● **Challenge A**: Reprint the XDS library documentation from "A context obtained" through "been destroyed.", renaming "context" to "handle".
● **Challenge B**: Extend the XDS library documentation, picking up after its final sentence.

A complete example program encoding and decoding ``mystruct'' can be found
at \textsf{docs/\-extended.c} in the distribution.

\section{The XDS Framework}
\label{xds}

\subsection{xds\_t* xds\_init(xds\_mode\_t~\underline{mode});}

This routine creates and initializes a context for use with the XDS
library. The ``mode'' parameter may be either \textsf{XDS\_ENCODE} or
\textsf{XDS\_DECODE}, depending on whether you want to encode or to decode
data. If successful, \textsf{xds\_init()} returns a pointer to the XDS
context structure. In case of failure, \textsf{xds\_init()} returns
\textsf{NULL} and sets \textsf{errno} to ENOMEM (failed to allocate
internal memory buffers) or EINVAL (``mode'' parameter was invalid).

A context obtained from \textsf{xds\_init()} must be destroyed by
\textsf{xds\_destroy()} when it is not needed any more.

\subsection{void xds\_destroy(xds\_t*~\underline{xds});}

\textsf{xds\_destroy()} will destroy an XDS context created by
\textsf{xds\_init()}. Doing so will return all resources associated with
this context --- most notably the memory used to buffer the results of
encoding or decoding any values. A context may not be used after it has
been destroyed.

\subsection{int xds\_register(xds\_t*~\underline{xds}, const~char*~\underline{name}, xds\_engine\_t~\underline{engine}, void*~\underline{engine\_context});}

This routine will register an engine in the provided XDS context. An
``engine'' is potentially any function that fullfils the following
interface:

\begin{quote}
\begin{verbatim}
int engine(xds_t* xds, void* engine_context,
           void* buffer, size_t buffer_size, size_t* used_buffer_size,
           va_list* args);
\end{verbatim}
\end{quote}

By calling \textsf{xds\_register()}, the engine ``engine'' will be
registered under the name ``name'' in the XDS context ``xds''. The last
parameter ``engine\_context'' may be used as the user sees fit: It will be
passed when the engine is actually called and may be used to implement an
engine-specific context. Most engines will not need a context of their own,
in which case \textsf{NULL} should be specified here.

● **Data excerpts**:

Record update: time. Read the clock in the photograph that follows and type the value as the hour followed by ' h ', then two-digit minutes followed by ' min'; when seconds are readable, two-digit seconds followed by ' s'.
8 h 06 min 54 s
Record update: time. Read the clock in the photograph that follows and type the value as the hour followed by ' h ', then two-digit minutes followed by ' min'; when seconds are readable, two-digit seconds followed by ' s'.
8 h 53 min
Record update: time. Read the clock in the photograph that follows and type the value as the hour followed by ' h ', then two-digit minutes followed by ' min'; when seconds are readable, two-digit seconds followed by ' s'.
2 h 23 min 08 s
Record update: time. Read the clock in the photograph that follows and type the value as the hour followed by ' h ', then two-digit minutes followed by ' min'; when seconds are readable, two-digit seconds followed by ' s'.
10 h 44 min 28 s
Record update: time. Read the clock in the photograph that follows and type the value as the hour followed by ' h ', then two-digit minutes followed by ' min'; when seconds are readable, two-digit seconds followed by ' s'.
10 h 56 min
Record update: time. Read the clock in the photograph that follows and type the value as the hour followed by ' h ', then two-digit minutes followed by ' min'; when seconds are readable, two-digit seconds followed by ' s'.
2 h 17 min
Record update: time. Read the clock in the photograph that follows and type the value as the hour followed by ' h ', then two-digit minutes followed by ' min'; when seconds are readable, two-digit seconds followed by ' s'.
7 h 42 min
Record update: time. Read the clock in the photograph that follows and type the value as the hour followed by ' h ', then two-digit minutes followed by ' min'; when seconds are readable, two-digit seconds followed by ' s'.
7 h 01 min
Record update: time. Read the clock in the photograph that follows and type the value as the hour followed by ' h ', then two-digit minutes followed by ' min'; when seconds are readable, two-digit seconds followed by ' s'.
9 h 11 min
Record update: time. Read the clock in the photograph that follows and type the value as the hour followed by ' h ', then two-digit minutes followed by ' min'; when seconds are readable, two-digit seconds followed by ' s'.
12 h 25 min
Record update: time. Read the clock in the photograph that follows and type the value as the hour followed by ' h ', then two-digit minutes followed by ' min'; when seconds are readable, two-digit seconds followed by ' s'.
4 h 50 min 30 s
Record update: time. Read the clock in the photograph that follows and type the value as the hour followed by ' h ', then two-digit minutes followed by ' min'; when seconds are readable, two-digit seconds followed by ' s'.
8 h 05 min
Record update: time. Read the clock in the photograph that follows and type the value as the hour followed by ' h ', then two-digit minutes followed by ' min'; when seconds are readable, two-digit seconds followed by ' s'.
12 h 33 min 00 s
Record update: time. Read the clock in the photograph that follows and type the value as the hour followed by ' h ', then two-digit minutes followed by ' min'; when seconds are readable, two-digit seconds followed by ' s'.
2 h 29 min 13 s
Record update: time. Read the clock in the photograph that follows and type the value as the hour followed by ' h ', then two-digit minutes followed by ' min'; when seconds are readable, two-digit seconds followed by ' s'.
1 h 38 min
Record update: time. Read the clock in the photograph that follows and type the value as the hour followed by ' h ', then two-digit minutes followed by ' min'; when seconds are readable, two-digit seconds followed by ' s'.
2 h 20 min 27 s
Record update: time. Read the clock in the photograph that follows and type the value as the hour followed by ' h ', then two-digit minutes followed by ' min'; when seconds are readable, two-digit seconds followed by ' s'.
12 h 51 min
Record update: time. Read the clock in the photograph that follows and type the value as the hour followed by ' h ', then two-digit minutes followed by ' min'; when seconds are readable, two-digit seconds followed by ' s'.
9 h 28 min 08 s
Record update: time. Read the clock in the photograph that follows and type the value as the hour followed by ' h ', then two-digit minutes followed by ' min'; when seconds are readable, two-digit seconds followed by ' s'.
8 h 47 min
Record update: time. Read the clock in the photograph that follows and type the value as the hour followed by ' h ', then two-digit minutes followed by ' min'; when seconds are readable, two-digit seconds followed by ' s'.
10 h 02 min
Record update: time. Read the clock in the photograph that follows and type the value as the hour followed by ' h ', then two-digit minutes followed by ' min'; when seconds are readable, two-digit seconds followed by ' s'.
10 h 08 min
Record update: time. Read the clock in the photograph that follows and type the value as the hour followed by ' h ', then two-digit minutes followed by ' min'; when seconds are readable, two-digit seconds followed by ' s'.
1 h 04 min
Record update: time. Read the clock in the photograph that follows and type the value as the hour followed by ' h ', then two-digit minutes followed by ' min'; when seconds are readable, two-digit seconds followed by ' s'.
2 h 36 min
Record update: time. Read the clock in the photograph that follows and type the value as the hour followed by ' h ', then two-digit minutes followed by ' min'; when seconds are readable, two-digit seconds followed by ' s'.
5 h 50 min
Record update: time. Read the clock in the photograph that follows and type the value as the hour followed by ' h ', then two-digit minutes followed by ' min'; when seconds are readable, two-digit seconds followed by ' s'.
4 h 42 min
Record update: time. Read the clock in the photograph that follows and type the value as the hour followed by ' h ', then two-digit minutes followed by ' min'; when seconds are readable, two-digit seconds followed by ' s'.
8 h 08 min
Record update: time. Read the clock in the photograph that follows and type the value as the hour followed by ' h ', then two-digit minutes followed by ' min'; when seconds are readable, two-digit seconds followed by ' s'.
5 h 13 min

● **Expected output A**:
A handle obtained from \textsf{xds\_init()} must be destroyed by
\textsf{xds\_destroy()} when it is not needed any more.

\subsection{void xds\_destroy(xds\_t*~\underline{xds});}

\textsf{xds\_destroy()} will destroy an XDS handle created by
\textsf{xds\_init()}. Doing so will return all resources associated with
this handle --- most notably the memory used to buffer the results of
encoding or decoding any values. A handle may not be used after it has
been destroyed.

● **Expected output B**:
Please note that until the user calls \textsf{xds\_register()} for an XDS
context he obtained from \textsf{xds\_init()}, no engines are registered
for that context. Even the engines included in the library distribution are
not registered automatically.

For engine names, any combination of the characters ``a--z'', ``A--Z'',
``0--9'', ``-'', and ``\_'' may be used; anything else is not a legal
engine name component.

\textsf{xds\_register()} may return the following return codes:
\textsf{XDS\_OK} (everything went fine; the engine is registered now),
\textsf{XDS\_ERR\_INVALID\_ARG} (either ``xds'', ``name'', or ``engine''
are \textsf{NULL} or ``name'' contains illegal characters for an engine
name), or \textsf{XDS\_ERR\_NO\_MEM} (failed to allocate internally
required buffers).

\subsection{int xds\_unregister(xds\_t*~\underline{xds}, const~char*~\underline{name});}

\textsf{xds\_unregister()} will remove the engine ``name'' from XDS context
``xds''. The function will return \textsf{XDS\_OK} in case everything went
fine, \textsf{XDS\_ERR\_UNKNOWN\_ENGINE} in case the engine ``name'' is not
registered in ``xds'', or \textsf{XDS\_ERR\_INVALID\_ARG} if either ``xds''
or ``name'' are \textsf{NULL} or ``name'' contains illegal characters for
an engine name.

\subsection{int xds\_setbuffer(xds\_t*~\underline{xds}, xds\_scope\_t~\underline{flag}, void*~\underline{buffer}, size\_t~\underline{buffer\_len});}

\begin{figure}[tbh]
    \begin{center}
        \includegraphics[width=\textwidth]{setbuffer-logic.eps}
        \caption{xds\_setbuffer() modes of operation}
        \label{setbuffer logic}
    \end{center}
\end{figure}

This routine allows the user to control XDS' buffer handling: Calling it
will replace the buffer currently used in ``xds''. The address and size of
that buffer are passed to \textsf{xds\_setbuffer()} via the ``buffer'' and
``buffer\_len'' parameters. The ``xds'' parameter determines for which XDS
context the new buffer will be set. Furthermore, you can set ``flag'' to
either \textsf{XDS\_GIFT} or \textsf{XDS\_LOAN}.

\textsf{XDS\_GIFT} will tell XDS that the provided buffer is now owned by
the library and that it may be resized by calling \textsf{realloc(3)}.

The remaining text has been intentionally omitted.